Thursday, October 24, 2024

ALPP 01-14 -- Doing This with Other Processors

Doing This
with Other Processors

(Title Page/Index)

 

This is kind of a non-sequitur from the debugging riddle session we (probably) just finished, but you might be wondering about approaching other CPUs the way I'm approaching these four.

I've mentioned that I'd like to do this kind of introduction for other processors, showing how the various introductory concepts map to the 6502, 6805/68CH08, 8080/8085, Z-80, 1802, 9900, Z-8000, 68HC11, 68HC12, 65c816 (in both run-time modes), 68HC16, ATMEL AVR (several models), 8086, 80386, 88000, ARM (several models), AMD64 (several models), PPC (several models), MIPS, RISCV, ...

Of course, there's no way I'm going to have enough time to do all of that. Maybe one or two. But if I were to do any, I would need a couple of things:

  • a libre/open source emulator,
  • a libre/open source debugging environment,
  • a libre/open source assembler,
  • manuals that I can refer to without licensing terms,
  • time to install and learn the tools. 

A couple turns into five, doesn't it?

MAME might do the job for the emulator/debugger for a number of CPUs, especially now that they've made the debugging environment a priority. But it does take a lot of space on the persistent store -- alleviated in part by the capacity of modern "flash" memory devices.

Time, though, is the killer.

I'm getting old, and I still have to pay rent and buy food for the family. 

I may be able to get back to write chapters for, say, the 8080 or the 6502. Or the 65C16 running in 16-bit mode. Or the 8086.  (Z-80? Meh.)

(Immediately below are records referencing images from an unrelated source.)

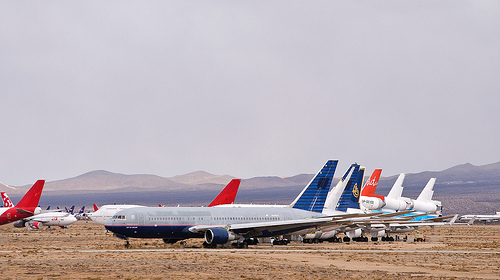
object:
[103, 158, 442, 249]
aircraft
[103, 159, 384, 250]
airplane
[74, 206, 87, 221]
airplane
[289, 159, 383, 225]
tail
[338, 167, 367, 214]
tail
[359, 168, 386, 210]
tail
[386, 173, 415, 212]
tail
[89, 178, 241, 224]
plane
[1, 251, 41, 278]
desert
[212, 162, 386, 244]
plane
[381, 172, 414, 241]
plane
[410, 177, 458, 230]
plane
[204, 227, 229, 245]
engine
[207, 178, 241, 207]
tail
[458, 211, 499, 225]
planes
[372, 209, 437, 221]
stripe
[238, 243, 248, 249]
wheels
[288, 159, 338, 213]
tail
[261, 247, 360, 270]
desert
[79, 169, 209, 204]
hills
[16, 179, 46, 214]
tail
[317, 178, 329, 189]
black square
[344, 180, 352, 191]
black square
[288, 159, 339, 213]
blue/blackstripes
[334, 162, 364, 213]
blue/blackstripes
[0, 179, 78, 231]
plane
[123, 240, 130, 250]
wheel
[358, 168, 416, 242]
plane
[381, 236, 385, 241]
wheel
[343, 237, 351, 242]
wheel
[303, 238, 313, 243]
wheel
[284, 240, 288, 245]
wheel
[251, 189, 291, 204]
ground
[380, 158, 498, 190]
mountain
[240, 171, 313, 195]
mountain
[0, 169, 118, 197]
mountain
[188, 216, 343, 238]
wings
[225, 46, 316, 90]
sky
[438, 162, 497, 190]
hills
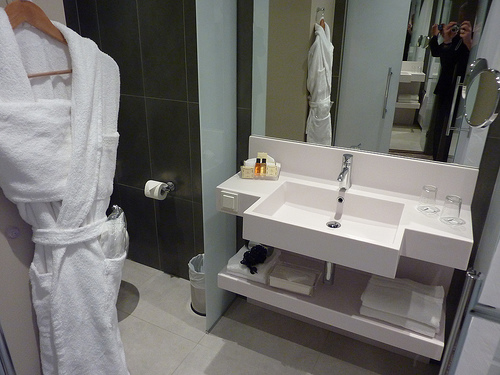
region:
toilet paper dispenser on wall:
[142, 171, 173, 205]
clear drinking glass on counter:
[410, 180, 439, 217]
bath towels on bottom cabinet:
[362, 270, 439, 340]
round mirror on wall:
[461, 57, 498, 128]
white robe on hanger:
[1, 9, 131, 368]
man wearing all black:
[432, 0, 476, 158]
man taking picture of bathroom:
[428, 5, 473, 156]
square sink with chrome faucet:
[248, 138, 404, 265]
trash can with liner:
[172, 246, 214, 318]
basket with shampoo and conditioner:
[240, 144, 285, 182]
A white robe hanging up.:
[2, 3, 142, 370]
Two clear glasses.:
[417, 182, 458, 222]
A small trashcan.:
[186, 245, 207, 320]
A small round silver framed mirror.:
[460, 66, 495, 141]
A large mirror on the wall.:
[263, 0, 489, 170]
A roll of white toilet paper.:
[146, 181, 166, 201]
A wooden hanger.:
[2, 1, 75, 78]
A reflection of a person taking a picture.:
[427, 7, 489, 162]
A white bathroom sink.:
[253, 147, 410, 268]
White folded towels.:
[355, 273, 450, 340]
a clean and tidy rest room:
[52, 4, 479, 370]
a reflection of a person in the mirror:
[416, 0, 483, 168]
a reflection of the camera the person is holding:
[441, 20, 465, 36]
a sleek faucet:
[335, 148, 360, 198]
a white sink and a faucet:
[288, 145, 405, 268]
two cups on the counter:
[411, 166, 465, 232]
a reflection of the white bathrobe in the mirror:
[293, 7, 341, 149]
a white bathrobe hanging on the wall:
[1, 8, 142, 361]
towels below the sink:
[356, 281, 445, 342]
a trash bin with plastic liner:
[183, 250, 210, 323]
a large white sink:
[242, 173, 406, 273]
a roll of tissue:
[143, 179, 165, 199]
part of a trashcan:
[185, 250, 210, 315]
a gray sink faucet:
[335, 145, 355, 195]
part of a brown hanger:
[0, 0, 75, 87]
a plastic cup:
[440, 191, 465, 228]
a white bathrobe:
[1, 15, 131, 373]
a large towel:
[360, 270, 447, 334]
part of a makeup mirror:
[457, 60, 498, 133]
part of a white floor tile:
[122, 263, 170, 326]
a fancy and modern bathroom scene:
[2, 5, 494, 368]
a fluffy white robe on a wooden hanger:
[1, 4, 153, 374]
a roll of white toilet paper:
[140, 174, 172, 204]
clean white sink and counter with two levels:
[216, 127, 482, 364]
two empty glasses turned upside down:
[413, 183, 462, 224]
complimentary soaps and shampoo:
[240, 153, 281, 181]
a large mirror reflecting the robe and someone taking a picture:
[264, 5, 463, 160]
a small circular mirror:
[460, 68, 498, 129]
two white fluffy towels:
[357, 276, 444, 338]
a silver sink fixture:
[337, 150, 353, 195]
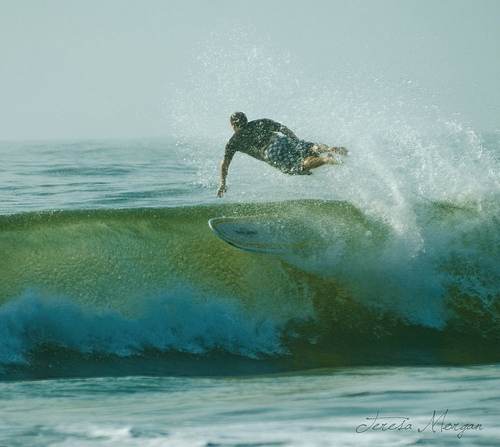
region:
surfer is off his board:
[207, 106, 351, 202]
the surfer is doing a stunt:
[202, 109, 352, 258]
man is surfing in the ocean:
[207, 106, 358, 278]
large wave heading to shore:
[2, 202, 491, 367]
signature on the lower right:
[338, 403, 490, 443]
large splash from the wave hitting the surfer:
[207, 71, 494, 327]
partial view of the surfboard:
[197, 205, 289, 262]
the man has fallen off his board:
[209, 94, 351, 196]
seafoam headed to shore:
[2, 366, 491, 442]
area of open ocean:
[1, 133, 491, 202]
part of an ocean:
[201, 220, 226, 274]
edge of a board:
[276, 249, 277, 252]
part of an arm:
[168, 260, 196, 282]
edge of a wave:
[222, 283, 254, 373]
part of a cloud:
[171, 328, 196, 367]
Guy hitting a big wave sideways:
[188, 102, 368, 200]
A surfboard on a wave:
[198, 211, 394, 261]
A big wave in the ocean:
[2, 204, 494, 362]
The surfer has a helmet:
[201, 101, 361, 199]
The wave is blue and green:
[0, 197, 475, 319]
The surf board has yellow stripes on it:
[192, 200, 412, 268]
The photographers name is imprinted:
[345, 404, 496, 439]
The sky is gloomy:
[0, 6, 467, 120]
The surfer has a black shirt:
[206, 104, 398, 210]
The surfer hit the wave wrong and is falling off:
[193, 92, 430, 268]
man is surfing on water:
[209, 103, 384, 235]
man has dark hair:
[217, 112, 249, 124]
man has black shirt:
[247, 115, 282, 158]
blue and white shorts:
[260, 121, 299, 178]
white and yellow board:
[195, 199, 350, 244]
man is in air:
[226, 75, 331, 221]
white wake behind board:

Or the ARM in 32-bit and 64-bit modes. I'd be willing to do the 32-bit mode now if I could find a decent libre/open source emulator, debugger, and assembler, or if I could talk myself into springing for a Raspberry Pi class computing box. Doing this on a Pi using the Debian/Linux OS tools would be something of a twist, but wouldn't be too twisted.

Could you do it for yourself?

Work through a unit for the four I'm presenting, then stop and read the manuals for your processor of interest and go back through the each set of chapters, implementing the corresponding code for that processor?

Sure. I think so. 

As long as you don't copy my code or my explanations, you could even blog about your work and link to my work. And if you contact me, I might be able to check what you've done and possibly link back.

You can comment here, of course. I do check for comments, every now and then.

If you find my on eXTwitter, it probably won't do much good to try to contact me there, for the present. They seem to have a disagreement with me, and I can't seem to find a reason to care. 

On FaceBook -- I'm not sure why I have more patience for Facebook than for eXTwitter, but my writing group is xhilr. I also hang around in the Motorola 68000 Programming group, the Motorola 6809/6800 group, the vintage computer/microprocessor group, the minimalist computing group, and several related groups.

Things that you might want to look at as you approach another processor --

Does your processor have a single accumulator where all the math gets done, or does it have multiple registers where you can do math?

Does it have an index register? Is it wide enough to address all of memory? (There is a way to use self-modifying code to get around not having an index register, but it's tedious and easy to break.) 

Or can the general-purpose registers serve as indexes? That's very common in RISC designs. It's also true or partially true in some CISC CPUs. In the case of the 8080, one register pair, HL, can serve as both a pseudo-accumulator and a general index register.

Speaking of the 8080, do the registers seem to have specific purposes -- certain instructions that you can only use with a specified register?

Can you specify an offset to an index as part of an instruction, or do you have to use more instructions to add the offset to the index register?

If it doesn't have a lot of registers, does it have a short addressing mode that helps with allocating pseudo-registers in memory? That's the case with the 6800 and 6502. The 6502 even allows you to use such pseudo-registers directly as 16-bit indexes, which is what essentially makes the 6502 a reasonably powerful processor.

Is there a stack register? How many? Will you have to synthesize one or both stacks in software? That's actually the case with most RISC CPUs, although there is usually at least a recommendation for which register to use as the return stack pointer.

There's more to consider, but this is probably sufficient to get you started, if you want to use this tutorial as a guide to study other CPUs.

And thinking about the above might even help as we move on to character and string output functions.